Data extracts section start

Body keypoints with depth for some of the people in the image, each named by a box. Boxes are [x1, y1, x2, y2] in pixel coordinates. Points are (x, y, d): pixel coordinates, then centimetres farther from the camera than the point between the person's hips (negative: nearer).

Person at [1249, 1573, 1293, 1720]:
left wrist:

Data extracts section end
Data extracts section start

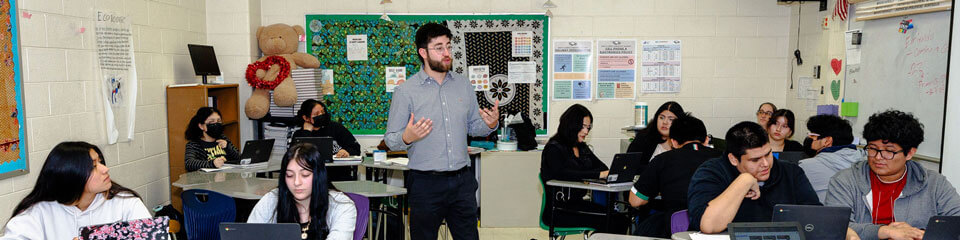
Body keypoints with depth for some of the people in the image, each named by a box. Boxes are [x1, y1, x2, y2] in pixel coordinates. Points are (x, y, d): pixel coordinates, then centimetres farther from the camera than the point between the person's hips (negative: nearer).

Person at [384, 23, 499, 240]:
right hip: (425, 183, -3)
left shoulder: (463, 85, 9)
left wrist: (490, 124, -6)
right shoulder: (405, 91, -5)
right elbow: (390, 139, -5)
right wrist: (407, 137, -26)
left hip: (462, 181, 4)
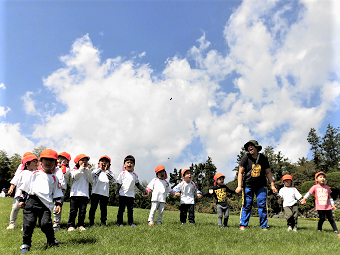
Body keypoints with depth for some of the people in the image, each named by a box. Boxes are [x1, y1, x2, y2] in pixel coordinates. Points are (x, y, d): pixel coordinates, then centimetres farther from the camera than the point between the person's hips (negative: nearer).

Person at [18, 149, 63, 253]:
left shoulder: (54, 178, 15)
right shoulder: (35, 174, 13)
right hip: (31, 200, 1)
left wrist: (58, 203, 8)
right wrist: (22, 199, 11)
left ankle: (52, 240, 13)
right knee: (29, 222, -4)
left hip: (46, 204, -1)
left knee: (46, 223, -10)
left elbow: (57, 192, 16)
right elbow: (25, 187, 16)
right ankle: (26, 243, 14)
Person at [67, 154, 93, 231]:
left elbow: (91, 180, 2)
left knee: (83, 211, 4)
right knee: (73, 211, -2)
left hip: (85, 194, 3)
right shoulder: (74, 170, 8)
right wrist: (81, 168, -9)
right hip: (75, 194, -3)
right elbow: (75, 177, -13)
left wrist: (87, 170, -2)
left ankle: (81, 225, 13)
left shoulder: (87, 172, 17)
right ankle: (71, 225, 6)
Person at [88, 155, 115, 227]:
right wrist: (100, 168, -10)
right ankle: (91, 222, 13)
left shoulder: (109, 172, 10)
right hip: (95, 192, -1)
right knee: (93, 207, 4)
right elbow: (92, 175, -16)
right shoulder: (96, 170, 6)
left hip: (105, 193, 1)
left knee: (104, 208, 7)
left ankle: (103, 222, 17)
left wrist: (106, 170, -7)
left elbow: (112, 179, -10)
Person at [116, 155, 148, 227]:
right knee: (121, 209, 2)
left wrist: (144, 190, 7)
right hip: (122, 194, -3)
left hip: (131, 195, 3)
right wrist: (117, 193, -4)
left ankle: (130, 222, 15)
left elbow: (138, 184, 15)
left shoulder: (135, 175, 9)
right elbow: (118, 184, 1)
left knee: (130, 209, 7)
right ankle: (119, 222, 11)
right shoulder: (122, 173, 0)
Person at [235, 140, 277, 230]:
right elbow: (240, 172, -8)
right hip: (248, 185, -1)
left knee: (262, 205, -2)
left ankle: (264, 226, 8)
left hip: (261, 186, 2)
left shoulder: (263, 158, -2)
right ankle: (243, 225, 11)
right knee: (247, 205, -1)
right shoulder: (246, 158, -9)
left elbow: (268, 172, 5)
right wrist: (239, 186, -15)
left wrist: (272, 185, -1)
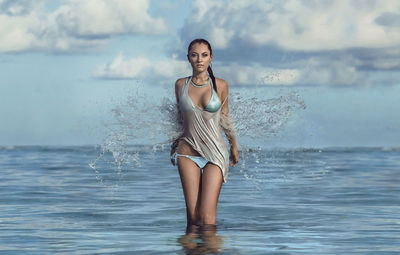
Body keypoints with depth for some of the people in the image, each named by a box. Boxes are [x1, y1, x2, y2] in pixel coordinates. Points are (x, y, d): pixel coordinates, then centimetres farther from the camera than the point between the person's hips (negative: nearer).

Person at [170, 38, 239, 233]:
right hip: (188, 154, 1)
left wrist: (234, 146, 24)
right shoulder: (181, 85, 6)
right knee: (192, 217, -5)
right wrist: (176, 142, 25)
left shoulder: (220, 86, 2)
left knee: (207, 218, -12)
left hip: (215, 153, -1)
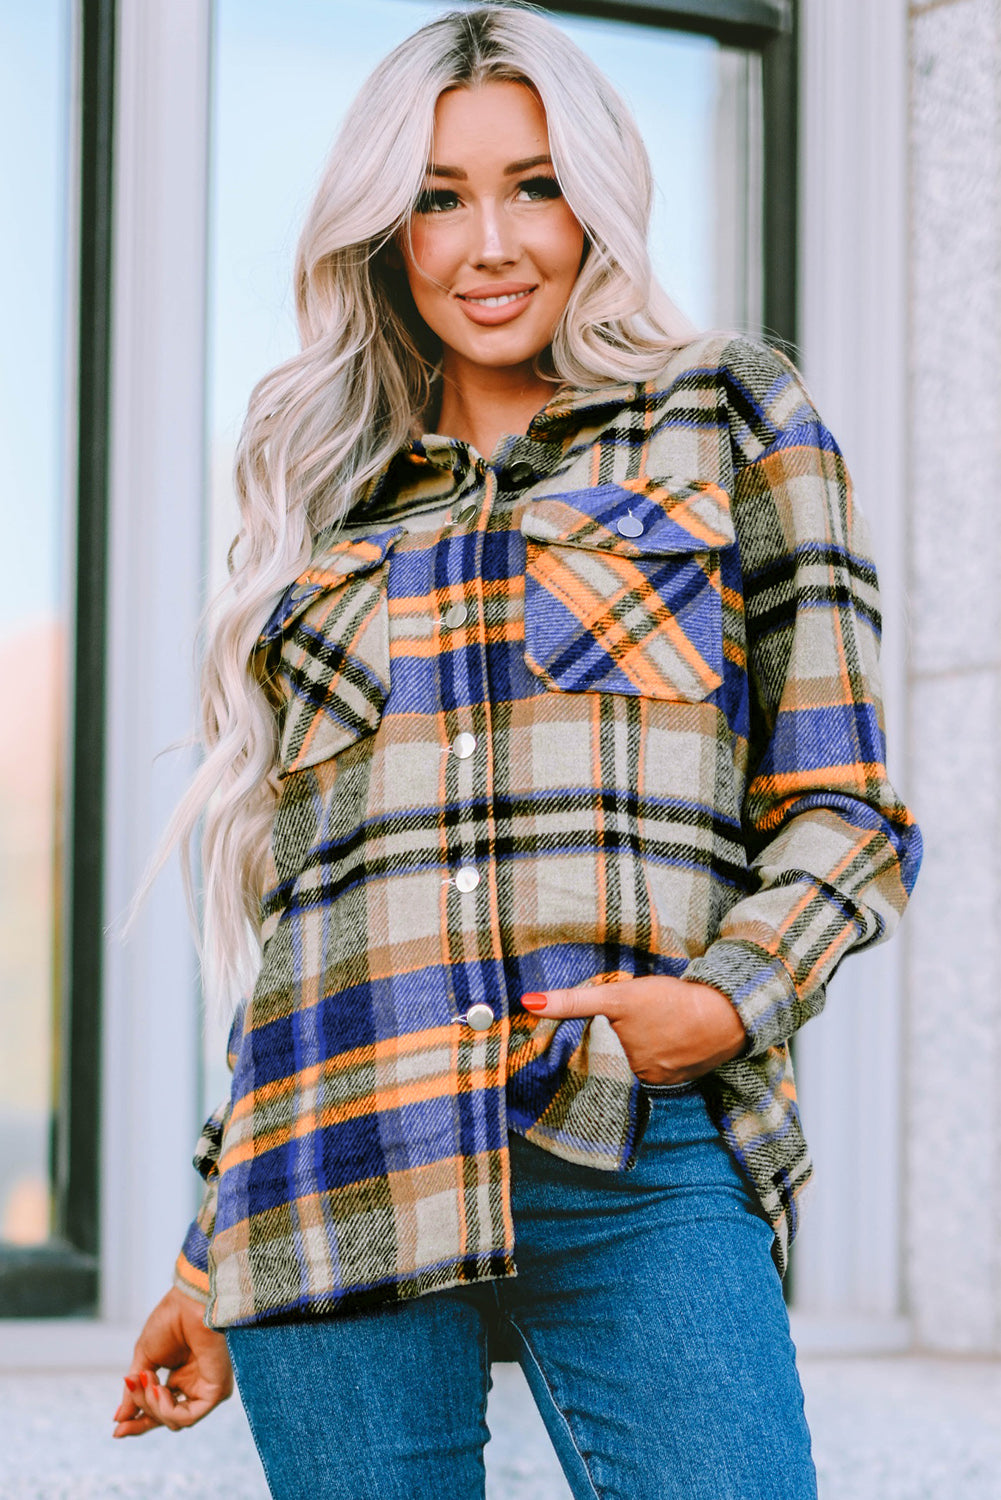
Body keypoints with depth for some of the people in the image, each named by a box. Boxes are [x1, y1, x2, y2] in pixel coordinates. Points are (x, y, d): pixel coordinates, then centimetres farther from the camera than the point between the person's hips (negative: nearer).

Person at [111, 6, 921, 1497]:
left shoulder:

Data extracts section end
Data extracts section start

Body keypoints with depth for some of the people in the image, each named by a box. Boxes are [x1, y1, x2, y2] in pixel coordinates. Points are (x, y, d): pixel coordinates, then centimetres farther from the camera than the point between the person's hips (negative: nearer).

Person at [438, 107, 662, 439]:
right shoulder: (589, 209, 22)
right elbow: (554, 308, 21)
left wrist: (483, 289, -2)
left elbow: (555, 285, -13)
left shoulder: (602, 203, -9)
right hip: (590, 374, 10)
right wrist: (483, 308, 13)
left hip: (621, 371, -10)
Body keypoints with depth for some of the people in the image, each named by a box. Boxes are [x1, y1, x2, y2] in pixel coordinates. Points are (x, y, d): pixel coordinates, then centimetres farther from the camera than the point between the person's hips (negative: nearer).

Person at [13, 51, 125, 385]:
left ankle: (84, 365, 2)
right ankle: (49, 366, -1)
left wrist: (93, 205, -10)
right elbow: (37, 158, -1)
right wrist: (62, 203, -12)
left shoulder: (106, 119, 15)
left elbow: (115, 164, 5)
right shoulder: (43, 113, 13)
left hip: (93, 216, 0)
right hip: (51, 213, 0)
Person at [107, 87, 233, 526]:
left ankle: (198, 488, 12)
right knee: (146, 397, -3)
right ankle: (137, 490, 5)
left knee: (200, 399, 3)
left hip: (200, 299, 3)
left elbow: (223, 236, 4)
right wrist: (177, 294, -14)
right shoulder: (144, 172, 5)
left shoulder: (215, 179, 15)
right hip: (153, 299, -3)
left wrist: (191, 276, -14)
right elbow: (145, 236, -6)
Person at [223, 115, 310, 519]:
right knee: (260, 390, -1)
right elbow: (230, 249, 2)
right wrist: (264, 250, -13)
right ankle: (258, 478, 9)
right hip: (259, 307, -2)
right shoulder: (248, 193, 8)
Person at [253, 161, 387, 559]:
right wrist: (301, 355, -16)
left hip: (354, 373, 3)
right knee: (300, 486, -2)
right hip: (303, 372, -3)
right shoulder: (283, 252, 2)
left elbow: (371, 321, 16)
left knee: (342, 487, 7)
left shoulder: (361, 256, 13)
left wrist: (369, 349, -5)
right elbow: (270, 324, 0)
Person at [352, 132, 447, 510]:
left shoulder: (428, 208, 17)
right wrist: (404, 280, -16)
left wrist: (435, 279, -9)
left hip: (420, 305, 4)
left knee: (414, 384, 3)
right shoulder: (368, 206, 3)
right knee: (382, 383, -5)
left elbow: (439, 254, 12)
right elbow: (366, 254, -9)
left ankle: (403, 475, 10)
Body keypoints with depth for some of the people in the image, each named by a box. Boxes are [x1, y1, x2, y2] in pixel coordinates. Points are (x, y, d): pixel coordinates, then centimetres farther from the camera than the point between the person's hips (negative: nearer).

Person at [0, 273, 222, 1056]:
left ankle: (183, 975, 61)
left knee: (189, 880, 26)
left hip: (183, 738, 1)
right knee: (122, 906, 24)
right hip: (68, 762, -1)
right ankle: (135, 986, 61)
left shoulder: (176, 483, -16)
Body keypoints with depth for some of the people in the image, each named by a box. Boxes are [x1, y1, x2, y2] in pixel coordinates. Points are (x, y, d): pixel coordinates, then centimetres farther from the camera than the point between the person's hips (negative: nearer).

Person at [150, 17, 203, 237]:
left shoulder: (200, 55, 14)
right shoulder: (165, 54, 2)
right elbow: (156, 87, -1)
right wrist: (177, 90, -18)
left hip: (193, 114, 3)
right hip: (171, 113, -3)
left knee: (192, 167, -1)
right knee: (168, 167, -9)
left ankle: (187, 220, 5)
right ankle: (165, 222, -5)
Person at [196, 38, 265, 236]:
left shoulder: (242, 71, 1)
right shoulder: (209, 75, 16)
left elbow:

Data extracts section end

• _What the task asks_:
From the entries above, print the lines beginning at the one with "right hip: (95, 192, -1)" and stopping after the one with "left wrist: (272, 185, -1)", exactly as written and with nothing else.

• _Task result_:
right hip: (95, 192, -1)
right knee: (93, 207, 4)
right elbow: (92, 175, -16)
right shoulder: (96, 170, 6)
left hip: (105, 193, 1)
left knee: (104, 208, 7)
left ankle: (103, 222, 17)
left wrist: (106, 170, -7)
left elbow: (112, 179, -10)
Person at [116, 155, 148, 227]:
right knee: (121, 209, 2)
left wrist: (144, 190, 7)
right hip: (122, 194, -3)
left hip: (131, 195, 3)
right wrist: (117, 193, -4)
left ankle: (130, 222, 15)
left elbow: (138, 184, 15)
left shoulder: (135, 175, 9)
right elbow: (118, 184, 1)
left knee: (130, 209, 7)
right ankle: (119, 222, 11)
right shoulder: (122, 173, 0)
Person at [235, 140, 277, 230]:
right elbow: (240, 172, -8)
right hip: (248, 185, -1)
left knee: (262, 205, -2)
left ankle: (264, 226, 8)
left hip: (261, 186, 2)
left shoulder: (263, 158, -2)
right ankle: (243, 225, 11)
right knee: (247, 205, -1)
right shoulder: (246, 158, -9)
left elbow: (268, 172, 5)
right wrist: (239, 186, -15)
left wrist: (272, 185, -1)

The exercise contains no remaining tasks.